Henschman, do you know what the PK-3000 was?
It was an insterstellar-capable spacecraft actually designed by Soviet engineers under Saharov Sakharov (this should give you hints as to how it was supposed to operate). Both the USSR and the US designed spacecraft that, if needed, could be used to introduce exploratory interstellar and routine intra-system planet. Some of these spacecraft and propulsion systems were actually tested successfully, but construction was shut down for political, not technical, reasons.
I can fully imagine an Alien-Brezhnev in an Alien-USSR that would sign off on the building on a PK-3000 or identical technology in their version of the 1960's.
Ah, the Russian "orionski". For those that don't know, Sakharov was the father of the russian hydrogen bomb (the equivalent of teller (well, more accurately ulam, as ulam was the brains)), and advanced many areas of high energy applications. I do believe the Orion concept was first formulated in the US (dyson I believe), and then by Sakharov. Neither would be truly capable of interstellar (even primitive ~1% c) travel using 1960's tech, or even current (the yield to mass of the pulse units required (at the yield needed, we can achieve the requisite on much larger devices, but not on the 10-50kt size needed) devices, given the inert mass needed. For a hardened unmanned ship, it's potentially possible to do primitive interstellar with current tech, but would be really difficult (and require effectively the same aggregate tonnage yield as our entire stockpile). The politics involved that killed it on both sides was the nuclear weapons in space ban, and the discovery of HEMP, as it is relatively easy to determine that breaking orbit would cause major issues if not done conventionally, and thus nearly double the mass needed to be orbited. After that, it was a question of funding...even a primitive unmanned system for 1% c woud cost several hundred billion dollars at least in today's currency--a non-starter. When I was working interstellar precursor for NASA, we were concentrating on compact long life fission reactors driving MPD or VASIMIR thrusters for early concepts, and (when I was working for rocketdyne advanced projects) a dense plasma focus fusion thruster, the latter which could give you 1-3%c in <5yr burn time, with a 10-20ton payload, and <200 tons launch mass...the goal was a program cost of <10-20 billion. (and 1/3rd of a light-year in 25 years).

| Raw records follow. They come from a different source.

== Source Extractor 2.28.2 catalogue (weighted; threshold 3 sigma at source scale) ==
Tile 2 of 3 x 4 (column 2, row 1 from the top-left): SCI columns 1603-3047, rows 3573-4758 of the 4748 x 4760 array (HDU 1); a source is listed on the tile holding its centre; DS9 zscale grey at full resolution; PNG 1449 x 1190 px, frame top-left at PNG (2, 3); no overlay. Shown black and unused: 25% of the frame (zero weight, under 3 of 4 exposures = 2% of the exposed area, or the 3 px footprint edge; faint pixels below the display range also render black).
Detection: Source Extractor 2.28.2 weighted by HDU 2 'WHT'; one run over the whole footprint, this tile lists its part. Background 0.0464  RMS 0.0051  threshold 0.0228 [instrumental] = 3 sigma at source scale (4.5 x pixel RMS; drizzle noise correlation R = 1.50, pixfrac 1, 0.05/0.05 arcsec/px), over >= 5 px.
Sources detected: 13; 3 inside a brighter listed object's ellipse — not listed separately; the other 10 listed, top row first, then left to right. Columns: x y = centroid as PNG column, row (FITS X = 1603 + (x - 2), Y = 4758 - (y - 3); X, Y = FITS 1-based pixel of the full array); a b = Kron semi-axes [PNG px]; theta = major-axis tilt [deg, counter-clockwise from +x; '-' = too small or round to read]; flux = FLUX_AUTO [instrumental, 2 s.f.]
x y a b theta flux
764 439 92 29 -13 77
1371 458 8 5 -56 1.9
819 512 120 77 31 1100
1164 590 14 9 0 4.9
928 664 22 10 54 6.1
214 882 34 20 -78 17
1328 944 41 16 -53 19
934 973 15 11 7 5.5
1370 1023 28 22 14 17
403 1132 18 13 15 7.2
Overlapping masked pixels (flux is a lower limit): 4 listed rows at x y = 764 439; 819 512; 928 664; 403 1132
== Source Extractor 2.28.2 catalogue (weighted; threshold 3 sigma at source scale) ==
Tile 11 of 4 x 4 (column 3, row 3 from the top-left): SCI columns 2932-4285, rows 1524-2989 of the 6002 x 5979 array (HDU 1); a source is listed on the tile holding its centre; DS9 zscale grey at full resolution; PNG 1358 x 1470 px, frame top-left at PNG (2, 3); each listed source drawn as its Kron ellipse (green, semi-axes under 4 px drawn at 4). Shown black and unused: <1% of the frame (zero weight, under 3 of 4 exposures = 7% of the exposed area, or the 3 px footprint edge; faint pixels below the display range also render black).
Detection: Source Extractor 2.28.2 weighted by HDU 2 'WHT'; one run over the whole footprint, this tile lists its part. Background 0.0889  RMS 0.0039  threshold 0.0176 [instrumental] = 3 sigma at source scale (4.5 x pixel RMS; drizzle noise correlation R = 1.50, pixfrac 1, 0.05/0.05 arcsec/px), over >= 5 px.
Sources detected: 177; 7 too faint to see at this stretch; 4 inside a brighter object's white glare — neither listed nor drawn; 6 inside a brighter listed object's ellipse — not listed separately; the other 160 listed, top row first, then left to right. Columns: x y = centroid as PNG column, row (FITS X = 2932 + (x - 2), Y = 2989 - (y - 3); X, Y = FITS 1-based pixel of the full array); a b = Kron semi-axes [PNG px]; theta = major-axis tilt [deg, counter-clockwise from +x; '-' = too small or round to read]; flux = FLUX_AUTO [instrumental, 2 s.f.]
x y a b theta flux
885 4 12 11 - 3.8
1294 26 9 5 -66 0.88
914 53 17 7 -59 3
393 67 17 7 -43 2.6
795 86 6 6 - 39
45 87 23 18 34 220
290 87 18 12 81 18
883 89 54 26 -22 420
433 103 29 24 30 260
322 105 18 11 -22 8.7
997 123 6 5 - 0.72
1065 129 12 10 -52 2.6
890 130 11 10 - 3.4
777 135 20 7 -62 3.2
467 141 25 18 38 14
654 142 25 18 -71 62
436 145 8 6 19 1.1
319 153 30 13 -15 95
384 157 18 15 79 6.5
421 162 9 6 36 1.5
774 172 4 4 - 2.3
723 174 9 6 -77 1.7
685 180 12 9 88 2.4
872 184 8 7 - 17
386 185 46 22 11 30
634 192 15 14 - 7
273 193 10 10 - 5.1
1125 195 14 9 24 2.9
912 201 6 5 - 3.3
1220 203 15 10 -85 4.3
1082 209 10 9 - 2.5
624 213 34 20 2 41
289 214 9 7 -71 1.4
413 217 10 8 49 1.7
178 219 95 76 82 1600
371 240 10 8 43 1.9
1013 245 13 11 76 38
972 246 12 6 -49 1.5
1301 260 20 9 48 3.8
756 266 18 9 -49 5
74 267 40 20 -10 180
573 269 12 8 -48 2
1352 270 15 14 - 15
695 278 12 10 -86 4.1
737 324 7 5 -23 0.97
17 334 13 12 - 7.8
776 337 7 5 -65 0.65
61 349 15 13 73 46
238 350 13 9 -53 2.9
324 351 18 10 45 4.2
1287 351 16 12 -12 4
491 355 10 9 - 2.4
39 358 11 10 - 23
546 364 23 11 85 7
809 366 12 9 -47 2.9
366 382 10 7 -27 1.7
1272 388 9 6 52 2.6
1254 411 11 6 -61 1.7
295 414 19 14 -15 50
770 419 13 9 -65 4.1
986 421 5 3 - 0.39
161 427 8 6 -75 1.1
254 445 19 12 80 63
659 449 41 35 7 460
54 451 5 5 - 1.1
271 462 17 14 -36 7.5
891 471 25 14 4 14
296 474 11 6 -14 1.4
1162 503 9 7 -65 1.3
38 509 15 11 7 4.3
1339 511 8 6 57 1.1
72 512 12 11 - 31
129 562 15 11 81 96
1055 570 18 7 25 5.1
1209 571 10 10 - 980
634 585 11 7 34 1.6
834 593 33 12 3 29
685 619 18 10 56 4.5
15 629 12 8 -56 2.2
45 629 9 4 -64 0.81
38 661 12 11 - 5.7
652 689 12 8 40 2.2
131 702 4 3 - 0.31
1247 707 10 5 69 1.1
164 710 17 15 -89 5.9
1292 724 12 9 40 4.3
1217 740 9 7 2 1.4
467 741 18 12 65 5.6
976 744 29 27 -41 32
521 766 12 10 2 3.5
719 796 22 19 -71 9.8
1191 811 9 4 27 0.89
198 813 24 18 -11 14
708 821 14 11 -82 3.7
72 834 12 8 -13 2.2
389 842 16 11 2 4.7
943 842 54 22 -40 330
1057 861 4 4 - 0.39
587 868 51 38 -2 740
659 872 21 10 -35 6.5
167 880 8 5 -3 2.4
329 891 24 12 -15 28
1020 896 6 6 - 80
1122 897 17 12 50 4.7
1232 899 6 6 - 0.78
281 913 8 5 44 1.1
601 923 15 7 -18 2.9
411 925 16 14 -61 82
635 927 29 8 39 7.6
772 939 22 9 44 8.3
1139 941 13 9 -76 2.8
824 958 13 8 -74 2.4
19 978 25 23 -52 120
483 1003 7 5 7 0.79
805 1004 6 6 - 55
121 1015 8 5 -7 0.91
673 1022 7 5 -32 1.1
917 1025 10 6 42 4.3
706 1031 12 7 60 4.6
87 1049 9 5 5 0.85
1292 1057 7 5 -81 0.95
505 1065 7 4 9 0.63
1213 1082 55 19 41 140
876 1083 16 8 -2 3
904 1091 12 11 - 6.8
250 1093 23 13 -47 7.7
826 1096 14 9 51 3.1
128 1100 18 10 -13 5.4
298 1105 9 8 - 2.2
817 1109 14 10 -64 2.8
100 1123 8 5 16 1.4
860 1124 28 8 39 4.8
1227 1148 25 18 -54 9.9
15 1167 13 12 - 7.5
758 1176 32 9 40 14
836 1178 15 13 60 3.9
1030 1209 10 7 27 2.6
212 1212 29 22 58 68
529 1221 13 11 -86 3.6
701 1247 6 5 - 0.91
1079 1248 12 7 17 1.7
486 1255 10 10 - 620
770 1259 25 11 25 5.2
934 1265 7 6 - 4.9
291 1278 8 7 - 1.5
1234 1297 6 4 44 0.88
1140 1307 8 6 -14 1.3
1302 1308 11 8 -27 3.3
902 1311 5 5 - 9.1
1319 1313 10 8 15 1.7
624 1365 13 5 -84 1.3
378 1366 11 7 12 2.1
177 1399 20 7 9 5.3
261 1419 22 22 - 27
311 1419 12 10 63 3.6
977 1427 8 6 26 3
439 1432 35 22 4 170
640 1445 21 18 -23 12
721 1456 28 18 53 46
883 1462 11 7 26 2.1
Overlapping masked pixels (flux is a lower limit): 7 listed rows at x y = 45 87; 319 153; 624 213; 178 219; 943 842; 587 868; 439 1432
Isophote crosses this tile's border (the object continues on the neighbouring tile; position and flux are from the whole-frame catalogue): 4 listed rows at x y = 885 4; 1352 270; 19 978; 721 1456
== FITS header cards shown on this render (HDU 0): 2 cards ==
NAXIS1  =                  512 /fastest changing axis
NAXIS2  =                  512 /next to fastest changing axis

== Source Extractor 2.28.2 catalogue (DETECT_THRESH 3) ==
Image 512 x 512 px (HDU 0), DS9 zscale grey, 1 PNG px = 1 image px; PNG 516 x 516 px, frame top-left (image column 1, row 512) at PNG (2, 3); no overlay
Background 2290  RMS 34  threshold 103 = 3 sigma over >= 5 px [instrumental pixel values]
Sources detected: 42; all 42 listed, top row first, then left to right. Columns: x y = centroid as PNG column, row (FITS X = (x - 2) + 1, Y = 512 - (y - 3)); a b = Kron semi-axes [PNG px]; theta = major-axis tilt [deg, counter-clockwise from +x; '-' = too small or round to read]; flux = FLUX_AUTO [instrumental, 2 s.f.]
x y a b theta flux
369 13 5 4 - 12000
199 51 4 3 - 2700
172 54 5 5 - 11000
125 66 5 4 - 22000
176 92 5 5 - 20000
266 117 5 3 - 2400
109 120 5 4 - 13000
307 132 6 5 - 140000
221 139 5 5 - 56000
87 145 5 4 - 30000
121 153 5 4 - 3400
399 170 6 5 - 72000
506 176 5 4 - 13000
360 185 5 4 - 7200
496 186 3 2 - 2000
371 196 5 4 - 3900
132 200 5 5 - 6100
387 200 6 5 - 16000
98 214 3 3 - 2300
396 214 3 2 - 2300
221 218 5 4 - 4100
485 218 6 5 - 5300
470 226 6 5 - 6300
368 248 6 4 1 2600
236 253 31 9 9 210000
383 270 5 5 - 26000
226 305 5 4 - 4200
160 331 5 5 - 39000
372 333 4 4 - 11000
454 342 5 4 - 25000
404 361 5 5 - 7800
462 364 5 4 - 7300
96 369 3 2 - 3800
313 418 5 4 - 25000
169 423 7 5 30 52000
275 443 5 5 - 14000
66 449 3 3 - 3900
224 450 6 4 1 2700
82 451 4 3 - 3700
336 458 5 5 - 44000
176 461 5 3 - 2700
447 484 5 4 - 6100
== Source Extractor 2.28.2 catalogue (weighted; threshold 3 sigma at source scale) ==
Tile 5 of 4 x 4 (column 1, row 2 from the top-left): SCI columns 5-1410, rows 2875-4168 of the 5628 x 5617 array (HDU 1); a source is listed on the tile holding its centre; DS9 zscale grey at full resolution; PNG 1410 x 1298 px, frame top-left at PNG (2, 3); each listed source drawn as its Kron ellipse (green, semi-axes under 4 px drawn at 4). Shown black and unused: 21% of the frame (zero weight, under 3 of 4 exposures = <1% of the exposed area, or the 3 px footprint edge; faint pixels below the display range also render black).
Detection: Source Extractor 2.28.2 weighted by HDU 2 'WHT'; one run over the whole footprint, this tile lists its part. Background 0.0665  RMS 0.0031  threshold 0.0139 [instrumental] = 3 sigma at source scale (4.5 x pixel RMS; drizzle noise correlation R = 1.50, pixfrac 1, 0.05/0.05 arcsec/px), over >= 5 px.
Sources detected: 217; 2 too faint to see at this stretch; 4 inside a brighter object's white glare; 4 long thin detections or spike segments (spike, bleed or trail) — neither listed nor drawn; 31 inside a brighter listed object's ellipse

The technology to do so was at or slightly beyond state of the art (still is), so there are technological limits if one attempts to do such a mission within the confines of even theoretical funding (ie the entire NASA exploration budget). To put in perspective, that DPF thruster system I designed produced nearly 20-50 MEGAWATTS of hard x-rays from the thruster, and in order to keep it from melting (it was a 2-3 gigawatt thruster about the size of a gallon jug), we needed 100kg of liquid hydrogen PER SECOND just for cooling the thruster and x-ray shield. While we had detailed plans on how to build it (I'm quite proud of my pulse power system I designed for it), it was (and still is) low TRL.
So...anyone have a few 10's of billions? I want to send stuff to the stars!